The index stood at $1,494.96 on Monday March 3, down by $2.22 from the previous week and down by $239.89 compared with the corresponding time last year.

The index models the components of a typical slab from European producers, and measures the price of the raw materials needed to melt stainless steel of grade 304 in Europe.

The index uses industry-wide acknowledged price sources and state-of-the art index methodology.

It does not contain production costs itself, nor the producer’s margin nor any processing costs of the final material.

The index is updated weekly on Mondays and published in the Steel First prices database.

Historic data of the index is available dating back to 2010.

Slab recipe
Steel First sister company Metal Bulletin teamed with Mecore, a Munich-based consultancy, to develop the Stainless Steel 304 Europe Raw Materials Index.

The index is calculated on the weighted slab components of the corresponding stainless grade.

The weights are determined from the region’s average slab recipe.

The specification of each raw material consists of the average chemical analysis, the metallic yield and the relative amount in the overall slab.

The slab composition was developed by obtaining recipes from primary market participants in the European stainless steel market.

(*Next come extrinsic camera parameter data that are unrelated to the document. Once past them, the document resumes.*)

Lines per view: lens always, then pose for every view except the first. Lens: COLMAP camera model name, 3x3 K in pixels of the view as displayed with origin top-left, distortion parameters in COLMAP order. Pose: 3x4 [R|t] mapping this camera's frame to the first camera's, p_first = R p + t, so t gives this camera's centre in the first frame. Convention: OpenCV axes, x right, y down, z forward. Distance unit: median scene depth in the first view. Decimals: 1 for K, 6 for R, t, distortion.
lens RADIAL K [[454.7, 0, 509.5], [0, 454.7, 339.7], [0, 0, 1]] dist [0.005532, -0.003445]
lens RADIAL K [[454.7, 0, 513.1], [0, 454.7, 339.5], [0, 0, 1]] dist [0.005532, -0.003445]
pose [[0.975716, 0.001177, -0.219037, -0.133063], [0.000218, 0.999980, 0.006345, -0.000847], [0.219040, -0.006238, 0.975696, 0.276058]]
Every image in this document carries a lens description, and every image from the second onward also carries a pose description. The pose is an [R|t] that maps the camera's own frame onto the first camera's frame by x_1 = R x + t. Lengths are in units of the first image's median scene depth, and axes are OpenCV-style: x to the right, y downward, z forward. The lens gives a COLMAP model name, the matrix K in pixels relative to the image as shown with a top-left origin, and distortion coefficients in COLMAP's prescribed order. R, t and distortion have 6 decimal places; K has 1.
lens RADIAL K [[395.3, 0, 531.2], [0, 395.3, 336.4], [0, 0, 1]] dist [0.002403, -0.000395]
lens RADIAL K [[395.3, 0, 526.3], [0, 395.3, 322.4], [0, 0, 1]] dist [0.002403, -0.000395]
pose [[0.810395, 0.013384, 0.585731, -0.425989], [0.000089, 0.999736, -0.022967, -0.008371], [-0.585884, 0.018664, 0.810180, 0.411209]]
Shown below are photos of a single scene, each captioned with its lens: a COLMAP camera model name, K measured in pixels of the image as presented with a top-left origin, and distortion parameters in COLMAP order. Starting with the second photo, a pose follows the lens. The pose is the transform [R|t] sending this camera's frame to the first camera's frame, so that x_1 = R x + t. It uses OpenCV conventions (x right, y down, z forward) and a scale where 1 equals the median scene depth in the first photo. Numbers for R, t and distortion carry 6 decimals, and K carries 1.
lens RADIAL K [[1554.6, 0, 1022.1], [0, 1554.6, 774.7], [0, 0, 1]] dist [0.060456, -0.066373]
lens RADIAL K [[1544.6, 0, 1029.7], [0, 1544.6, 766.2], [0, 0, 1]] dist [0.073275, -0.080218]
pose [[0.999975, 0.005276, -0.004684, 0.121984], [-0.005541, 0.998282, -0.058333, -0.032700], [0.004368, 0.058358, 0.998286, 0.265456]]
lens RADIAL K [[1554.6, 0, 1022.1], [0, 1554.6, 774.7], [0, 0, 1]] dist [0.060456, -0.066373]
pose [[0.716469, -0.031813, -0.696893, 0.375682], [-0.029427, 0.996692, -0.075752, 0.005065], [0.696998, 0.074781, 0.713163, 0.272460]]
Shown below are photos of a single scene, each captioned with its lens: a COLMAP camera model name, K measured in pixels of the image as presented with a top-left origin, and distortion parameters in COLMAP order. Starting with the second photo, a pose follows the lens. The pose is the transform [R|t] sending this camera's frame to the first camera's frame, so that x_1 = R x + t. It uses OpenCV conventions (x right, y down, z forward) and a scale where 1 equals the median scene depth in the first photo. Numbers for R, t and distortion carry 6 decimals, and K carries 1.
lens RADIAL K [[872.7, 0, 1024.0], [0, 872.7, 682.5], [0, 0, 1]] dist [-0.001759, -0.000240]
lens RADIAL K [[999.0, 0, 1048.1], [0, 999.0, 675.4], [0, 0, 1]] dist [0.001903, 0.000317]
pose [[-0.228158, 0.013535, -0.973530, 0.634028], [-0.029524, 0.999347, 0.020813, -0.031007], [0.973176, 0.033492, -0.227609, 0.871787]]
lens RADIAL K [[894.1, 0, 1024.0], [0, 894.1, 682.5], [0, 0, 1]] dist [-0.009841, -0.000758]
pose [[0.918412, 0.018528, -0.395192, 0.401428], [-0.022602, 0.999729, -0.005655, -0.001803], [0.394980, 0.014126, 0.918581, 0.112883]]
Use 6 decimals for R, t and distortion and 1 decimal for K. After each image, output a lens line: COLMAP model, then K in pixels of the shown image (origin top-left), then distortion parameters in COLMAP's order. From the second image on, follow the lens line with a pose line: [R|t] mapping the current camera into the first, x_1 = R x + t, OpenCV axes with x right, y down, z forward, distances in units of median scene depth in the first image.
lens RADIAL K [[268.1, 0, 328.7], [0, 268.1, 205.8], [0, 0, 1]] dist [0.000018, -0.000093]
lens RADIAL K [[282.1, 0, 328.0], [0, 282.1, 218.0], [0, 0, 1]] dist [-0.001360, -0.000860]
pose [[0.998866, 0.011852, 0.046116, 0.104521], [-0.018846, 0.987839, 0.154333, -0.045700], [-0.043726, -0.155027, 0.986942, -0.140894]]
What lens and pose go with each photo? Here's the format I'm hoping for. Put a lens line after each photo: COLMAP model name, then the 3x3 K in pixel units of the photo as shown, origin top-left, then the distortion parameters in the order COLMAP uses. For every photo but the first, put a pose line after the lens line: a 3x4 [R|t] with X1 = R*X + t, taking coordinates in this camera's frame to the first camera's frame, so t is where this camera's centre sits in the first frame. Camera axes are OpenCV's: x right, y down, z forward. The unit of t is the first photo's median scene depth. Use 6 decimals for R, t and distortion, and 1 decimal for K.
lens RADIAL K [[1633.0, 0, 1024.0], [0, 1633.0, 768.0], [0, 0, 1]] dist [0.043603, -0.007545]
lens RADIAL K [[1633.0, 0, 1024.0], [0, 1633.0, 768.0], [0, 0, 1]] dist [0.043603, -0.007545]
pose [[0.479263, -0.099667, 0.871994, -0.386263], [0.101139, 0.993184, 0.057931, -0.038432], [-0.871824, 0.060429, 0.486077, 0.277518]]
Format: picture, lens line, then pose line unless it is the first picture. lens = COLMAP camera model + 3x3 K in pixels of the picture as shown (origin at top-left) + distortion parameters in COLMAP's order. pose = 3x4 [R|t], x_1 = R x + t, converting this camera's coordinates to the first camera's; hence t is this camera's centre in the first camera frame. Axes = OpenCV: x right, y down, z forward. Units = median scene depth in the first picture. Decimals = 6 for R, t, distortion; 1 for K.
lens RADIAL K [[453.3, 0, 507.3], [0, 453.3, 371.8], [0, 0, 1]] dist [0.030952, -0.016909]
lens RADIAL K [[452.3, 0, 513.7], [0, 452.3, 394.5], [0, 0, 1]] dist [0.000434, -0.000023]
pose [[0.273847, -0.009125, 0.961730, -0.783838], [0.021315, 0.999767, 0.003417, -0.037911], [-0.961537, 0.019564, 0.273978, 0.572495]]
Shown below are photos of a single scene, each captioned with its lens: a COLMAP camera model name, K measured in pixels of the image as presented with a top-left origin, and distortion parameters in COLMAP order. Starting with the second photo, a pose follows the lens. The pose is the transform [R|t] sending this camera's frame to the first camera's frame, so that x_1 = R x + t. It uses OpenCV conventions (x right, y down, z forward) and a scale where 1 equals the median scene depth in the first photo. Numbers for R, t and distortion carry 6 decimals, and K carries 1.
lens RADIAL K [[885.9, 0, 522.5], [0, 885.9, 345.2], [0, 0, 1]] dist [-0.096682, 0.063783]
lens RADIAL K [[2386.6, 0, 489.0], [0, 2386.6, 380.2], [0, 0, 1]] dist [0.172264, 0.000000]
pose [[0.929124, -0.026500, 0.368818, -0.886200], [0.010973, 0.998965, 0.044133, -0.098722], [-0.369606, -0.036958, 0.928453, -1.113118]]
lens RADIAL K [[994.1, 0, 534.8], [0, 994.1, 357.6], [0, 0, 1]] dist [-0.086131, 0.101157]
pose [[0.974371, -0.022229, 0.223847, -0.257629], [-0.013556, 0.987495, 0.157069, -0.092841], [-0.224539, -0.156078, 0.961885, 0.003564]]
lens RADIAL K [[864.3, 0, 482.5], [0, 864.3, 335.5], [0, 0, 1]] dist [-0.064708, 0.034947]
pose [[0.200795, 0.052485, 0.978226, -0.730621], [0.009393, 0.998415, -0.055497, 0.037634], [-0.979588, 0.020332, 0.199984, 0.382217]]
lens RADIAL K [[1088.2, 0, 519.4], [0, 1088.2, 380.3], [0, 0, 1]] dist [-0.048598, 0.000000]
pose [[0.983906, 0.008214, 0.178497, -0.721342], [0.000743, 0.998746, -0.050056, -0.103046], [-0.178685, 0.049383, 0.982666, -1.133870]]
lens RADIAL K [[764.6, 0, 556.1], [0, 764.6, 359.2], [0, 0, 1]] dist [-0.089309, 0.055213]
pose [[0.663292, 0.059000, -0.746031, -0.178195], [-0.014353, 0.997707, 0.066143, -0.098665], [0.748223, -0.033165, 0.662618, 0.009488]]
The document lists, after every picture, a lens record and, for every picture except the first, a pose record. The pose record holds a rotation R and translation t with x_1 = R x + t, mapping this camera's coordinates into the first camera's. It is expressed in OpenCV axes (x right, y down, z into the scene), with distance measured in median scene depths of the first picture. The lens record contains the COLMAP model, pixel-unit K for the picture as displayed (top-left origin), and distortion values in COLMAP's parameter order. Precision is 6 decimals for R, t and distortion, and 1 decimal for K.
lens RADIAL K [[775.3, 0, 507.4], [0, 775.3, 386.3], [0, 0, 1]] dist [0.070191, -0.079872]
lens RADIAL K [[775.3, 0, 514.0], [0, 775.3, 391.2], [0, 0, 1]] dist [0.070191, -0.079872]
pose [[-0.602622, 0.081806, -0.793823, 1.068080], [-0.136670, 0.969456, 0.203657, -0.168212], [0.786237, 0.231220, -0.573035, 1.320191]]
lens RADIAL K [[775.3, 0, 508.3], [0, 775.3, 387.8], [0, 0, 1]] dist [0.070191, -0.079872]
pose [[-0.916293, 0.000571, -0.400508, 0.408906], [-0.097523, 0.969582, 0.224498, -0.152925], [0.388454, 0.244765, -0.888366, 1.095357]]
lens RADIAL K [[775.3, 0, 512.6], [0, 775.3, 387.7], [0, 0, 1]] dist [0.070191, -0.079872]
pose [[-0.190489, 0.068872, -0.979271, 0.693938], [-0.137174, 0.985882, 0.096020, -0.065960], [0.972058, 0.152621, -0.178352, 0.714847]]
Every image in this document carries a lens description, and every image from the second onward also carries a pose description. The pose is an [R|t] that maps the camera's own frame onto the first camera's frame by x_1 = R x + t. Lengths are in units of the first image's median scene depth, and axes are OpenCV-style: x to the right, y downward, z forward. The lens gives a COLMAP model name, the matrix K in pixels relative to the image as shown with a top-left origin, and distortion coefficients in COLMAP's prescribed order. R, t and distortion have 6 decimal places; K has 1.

The recipes were averaged and recipes with raw material components that deviate more than one standard error from the median component were excluded.

While the slab recipe determines the physical composition of the produced stainless steel grade, the price is determined by Metal Bulletin’s raw component prices.

The prices used are Metal Bulletin standard prices.

For full details click here.

Index-based stainless price hedge
Looking at the history of the index, compared with nickel prices which are commonly used as a proxy-hedge by participants in the stainless steel market, shows two things:

First, they correlate strongly but this correlation changes over time.

The average weekly volatility of the nickel price changes is 29.37%, while that for the index is 19.96%.

Lower volatility leads to lower mark-to-market changes.

Furthermore, nickel’s forecasting ability of weekly prices is 204 basis points lower than that of the index.

Thus the index compared with nickel alone yields a much closer track of the market risk included in stainless steel production.